Start of Block

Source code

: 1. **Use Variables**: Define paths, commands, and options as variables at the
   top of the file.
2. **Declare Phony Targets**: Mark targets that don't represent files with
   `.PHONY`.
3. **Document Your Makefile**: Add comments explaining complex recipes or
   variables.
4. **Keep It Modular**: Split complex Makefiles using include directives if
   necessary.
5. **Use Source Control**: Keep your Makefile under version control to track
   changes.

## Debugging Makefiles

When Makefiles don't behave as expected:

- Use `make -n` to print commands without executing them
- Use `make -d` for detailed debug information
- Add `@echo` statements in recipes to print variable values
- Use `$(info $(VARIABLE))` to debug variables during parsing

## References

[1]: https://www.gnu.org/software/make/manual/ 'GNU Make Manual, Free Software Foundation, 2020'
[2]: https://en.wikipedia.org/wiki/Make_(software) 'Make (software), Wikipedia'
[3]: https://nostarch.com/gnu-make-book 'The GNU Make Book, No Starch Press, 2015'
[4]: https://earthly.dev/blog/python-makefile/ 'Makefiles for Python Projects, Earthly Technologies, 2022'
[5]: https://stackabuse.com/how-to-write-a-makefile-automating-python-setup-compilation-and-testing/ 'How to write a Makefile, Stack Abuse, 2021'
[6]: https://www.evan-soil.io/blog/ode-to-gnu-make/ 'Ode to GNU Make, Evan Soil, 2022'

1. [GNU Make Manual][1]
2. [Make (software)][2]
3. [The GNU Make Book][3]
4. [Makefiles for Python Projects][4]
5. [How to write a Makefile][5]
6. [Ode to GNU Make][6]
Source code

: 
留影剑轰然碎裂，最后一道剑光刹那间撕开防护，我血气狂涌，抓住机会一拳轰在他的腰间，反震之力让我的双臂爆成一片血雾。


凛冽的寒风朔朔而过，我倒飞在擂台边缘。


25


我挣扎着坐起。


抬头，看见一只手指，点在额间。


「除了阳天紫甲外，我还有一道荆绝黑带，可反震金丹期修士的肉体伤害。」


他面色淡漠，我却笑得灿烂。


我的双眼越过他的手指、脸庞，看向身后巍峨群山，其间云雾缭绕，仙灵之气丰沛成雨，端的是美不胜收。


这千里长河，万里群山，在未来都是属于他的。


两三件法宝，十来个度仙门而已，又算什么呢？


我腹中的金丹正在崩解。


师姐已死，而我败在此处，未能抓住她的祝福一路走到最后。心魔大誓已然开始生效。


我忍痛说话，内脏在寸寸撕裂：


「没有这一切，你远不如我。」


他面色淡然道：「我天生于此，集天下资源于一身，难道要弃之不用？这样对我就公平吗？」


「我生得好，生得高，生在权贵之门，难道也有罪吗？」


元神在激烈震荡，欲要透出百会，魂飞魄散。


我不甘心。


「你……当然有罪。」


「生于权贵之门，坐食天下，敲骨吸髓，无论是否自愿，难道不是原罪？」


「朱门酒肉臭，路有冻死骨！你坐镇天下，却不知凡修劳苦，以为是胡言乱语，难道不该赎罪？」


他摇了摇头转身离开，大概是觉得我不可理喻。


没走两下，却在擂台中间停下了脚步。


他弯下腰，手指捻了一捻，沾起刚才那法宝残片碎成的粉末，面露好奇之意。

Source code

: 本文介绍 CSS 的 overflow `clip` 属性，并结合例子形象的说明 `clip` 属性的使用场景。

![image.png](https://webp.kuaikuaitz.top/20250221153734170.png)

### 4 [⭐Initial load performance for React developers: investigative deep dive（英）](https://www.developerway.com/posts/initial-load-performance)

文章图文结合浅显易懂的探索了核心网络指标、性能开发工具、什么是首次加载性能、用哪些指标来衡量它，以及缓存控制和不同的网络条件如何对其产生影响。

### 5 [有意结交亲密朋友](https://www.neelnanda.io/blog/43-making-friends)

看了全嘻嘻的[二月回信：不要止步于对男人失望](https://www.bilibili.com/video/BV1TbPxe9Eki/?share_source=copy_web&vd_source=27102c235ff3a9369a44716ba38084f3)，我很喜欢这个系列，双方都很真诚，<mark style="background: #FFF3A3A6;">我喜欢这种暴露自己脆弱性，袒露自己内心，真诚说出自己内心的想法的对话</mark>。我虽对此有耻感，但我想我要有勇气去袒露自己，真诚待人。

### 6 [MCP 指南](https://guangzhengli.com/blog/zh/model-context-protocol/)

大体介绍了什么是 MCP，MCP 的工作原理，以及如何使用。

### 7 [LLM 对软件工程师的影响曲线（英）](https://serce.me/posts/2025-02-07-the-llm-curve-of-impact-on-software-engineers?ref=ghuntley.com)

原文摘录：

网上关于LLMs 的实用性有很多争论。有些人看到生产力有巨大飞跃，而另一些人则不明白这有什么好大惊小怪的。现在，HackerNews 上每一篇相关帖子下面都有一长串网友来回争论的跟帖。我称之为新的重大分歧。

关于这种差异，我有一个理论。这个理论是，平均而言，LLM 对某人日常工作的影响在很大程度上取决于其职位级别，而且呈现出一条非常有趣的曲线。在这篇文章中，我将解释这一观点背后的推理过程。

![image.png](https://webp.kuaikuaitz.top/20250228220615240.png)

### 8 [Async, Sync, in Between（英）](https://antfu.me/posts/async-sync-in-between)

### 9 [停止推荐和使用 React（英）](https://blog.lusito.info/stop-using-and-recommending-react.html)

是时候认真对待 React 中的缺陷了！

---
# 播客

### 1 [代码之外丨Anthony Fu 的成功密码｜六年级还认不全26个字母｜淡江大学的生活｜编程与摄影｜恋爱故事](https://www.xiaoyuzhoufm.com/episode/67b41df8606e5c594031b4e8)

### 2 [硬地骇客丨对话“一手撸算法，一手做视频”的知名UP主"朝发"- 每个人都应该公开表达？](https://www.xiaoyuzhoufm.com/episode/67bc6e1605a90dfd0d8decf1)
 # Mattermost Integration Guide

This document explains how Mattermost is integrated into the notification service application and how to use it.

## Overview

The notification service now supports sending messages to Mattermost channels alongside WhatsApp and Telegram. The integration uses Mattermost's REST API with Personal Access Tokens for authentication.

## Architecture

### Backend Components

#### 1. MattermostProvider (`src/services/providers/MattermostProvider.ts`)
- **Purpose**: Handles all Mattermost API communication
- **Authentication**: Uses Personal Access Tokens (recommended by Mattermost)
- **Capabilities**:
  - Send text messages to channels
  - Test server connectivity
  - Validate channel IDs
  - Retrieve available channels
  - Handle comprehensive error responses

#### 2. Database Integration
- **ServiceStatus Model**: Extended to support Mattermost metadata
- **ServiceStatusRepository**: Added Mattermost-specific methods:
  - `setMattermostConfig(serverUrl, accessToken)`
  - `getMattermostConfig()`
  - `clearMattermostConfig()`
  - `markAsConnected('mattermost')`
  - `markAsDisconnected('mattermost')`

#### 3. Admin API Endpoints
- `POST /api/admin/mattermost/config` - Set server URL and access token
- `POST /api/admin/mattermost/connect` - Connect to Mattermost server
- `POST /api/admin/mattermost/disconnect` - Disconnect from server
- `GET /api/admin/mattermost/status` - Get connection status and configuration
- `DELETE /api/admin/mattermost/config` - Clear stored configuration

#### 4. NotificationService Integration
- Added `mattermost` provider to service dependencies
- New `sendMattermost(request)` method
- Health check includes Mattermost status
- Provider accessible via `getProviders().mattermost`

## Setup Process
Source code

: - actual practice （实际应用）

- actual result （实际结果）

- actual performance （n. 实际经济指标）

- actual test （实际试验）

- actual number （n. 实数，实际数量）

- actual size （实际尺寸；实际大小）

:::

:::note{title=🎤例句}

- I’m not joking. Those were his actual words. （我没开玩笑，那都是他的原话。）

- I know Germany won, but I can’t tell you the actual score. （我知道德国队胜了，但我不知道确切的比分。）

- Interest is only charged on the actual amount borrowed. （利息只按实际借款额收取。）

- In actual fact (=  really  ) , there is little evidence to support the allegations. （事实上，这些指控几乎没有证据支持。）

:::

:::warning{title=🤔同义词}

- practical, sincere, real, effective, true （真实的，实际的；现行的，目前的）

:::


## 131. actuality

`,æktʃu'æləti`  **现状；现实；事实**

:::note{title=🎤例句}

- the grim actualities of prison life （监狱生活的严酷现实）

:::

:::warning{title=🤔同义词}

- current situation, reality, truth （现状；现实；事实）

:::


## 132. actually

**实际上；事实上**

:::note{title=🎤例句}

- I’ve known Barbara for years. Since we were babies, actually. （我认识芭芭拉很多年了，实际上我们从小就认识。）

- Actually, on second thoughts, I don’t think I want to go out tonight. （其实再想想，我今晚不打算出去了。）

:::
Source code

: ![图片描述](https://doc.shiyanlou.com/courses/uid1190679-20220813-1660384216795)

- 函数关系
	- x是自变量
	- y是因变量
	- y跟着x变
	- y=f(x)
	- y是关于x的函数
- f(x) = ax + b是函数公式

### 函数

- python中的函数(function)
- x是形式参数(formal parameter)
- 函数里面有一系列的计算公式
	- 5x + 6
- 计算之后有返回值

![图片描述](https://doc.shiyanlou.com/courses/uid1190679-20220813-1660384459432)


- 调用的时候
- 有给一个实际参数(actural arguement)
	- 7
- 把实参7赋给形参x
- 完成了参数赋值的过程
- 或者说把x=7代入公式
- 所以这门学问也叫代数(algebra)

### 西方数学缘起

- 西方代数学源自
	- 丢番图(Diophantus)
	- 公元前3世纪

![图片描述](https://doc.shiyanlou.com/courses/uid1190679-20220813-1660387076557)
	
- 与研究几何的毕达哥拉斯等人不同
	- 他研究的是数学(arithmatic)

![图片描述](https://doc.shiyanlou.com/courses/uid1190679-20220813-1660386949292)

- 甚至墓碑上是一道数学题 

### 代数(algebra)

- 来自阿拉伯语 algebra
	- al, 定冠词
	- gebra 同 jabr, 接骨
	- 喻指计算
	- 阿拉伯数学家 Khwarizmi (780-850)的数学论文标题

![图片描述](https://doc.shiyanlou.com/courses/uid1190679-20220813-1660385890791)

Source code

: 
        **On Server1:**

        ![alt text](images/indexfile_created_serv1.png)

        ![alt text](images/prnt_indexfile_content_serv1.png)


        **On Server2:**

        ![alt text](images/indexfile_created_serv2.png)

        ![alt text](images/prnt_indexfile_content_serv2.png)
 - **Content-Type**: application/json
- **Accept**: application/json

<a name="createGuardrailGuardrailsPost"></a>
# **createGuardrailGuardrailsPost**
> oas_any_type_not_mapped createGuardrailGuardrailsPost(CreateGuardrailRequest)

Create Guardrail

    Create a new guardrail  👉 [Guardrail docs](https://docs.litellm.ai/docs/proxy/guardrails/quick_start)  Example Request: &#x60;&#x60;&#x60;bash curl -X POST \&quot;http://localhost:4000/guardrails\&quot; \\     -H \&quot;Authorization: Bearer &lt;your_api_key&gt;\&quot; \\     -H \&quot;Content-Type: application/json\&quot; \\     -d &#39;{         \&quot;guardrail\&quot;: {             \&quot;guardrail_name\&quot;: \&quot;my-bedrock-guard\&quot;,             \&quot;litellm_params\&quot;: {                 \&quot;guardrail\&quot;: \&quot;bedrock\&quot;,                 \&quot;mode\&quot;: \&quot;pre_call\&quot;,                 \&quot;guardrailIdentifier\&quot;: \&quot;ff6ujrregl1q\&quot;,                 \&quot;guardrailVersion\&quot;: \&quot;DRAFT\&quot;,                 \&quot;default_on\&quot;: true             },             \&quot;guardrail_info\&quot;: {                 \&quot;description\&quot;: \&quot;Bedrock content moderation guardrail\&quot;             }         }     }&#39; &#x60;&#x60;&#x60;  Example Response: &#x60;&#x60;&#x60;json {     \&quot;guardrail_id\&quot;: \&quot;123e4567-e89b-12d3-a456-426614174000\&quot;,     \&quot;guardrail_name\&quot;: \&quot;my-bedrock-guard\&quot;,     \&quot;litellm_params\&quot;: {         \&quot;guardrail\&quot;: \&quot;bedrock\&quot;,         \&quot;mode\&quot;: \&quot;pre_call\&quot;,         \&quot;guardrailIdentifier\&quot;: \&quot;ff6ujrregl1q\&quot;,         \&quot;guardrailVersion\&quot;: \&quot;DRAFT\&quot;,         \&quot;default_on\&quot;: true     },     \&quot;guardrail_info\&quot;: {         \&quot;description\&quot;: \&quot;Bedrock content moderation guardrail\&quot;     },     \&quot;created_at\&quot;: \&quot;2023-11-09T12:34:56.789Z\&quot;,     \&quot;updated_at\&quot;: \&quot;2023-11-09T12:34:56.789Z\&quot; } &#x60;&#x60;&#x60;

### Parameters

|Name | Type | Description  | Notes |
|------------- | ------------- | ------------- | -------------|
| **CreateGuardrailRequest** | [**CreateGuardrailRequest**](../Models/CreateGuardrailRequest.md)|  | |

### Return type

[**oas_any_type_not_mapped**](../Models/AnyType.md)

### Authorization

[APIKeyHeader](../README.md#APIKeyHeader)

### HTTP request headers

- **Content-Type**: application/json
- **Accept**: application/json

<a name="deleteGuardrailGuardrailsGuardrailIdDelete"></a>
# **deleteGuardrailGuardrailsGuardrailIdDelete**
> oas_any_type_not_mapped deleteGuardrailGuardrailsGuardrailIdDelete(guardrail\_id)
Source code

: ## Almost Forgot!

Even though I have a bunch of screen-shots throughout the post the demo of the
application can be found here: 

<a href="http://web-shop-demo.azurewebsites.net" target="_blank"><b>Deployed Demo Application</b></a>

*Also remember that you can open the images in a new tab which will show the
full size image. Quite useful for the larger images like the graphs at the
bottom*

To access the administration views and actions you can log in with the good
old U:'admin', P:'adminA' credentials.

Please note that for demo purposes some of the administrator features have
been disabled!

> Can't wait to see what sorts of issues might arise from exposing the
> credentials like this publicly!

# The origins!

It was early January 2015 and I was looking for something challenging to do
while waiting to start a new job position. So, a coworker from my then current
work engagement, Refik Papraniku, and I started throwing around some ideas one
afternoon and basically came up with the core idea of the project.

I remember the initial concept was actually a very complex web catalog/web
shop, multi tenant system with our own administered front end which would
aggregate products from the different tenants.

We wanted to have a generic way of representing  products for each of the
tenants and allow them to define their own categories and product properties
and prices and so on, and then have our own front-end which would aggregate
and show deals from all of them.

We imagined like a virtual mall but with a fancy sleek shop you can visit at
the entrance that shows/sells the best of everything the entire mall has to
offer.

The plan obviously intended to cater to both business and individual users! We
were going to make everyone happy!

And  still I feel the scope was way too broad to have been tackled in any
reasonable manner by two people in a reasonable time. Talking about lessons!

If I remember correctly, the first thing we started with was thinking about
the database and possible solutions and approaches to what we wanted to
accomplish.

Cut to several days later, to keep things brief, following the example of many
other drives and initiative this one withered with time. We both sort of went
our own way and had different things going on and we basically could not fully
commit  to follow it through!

End of Block

Retype every line of the listing, word for word, from its opening line to the line that holds "[2]: https://en.wikipedia.org/wiki/Make_(software) 'Make", and include that last line too.

Source code

: 1. **Use Variables**: Define paths, commands, and options as variables at the
   top of the file.
2. **Declare Phony Targets**: Mark targets that don't represent files with
   `.PHONY`.
3. **Document Your Makefile**: Add comments explaining complex recipes or
   variables.
4. **Keep It Modular**: Split complex Makefiles using include directives if
   necessary.
5. **Use Source Control**: Keep your Makefile under version control to track
   changes.

## Debugging Makefiles

When Makefiles don't behave as expected:

- Use `make -n` to print commands without executing them
- Use `make -d` for detailed debug information
- Add `@echo` statements in recipes to print variable values
- Use `$(info $(VARIABLE))` to debug variables during parsing

## References

[1]: https://www.gnu.org/software/make/manual/ 'GNU Make Manual, Free Software Foundation, 2020'
[2]: https://en.wikipedia.org/wiki/Make_(software) 'Make (software), Wikipedia'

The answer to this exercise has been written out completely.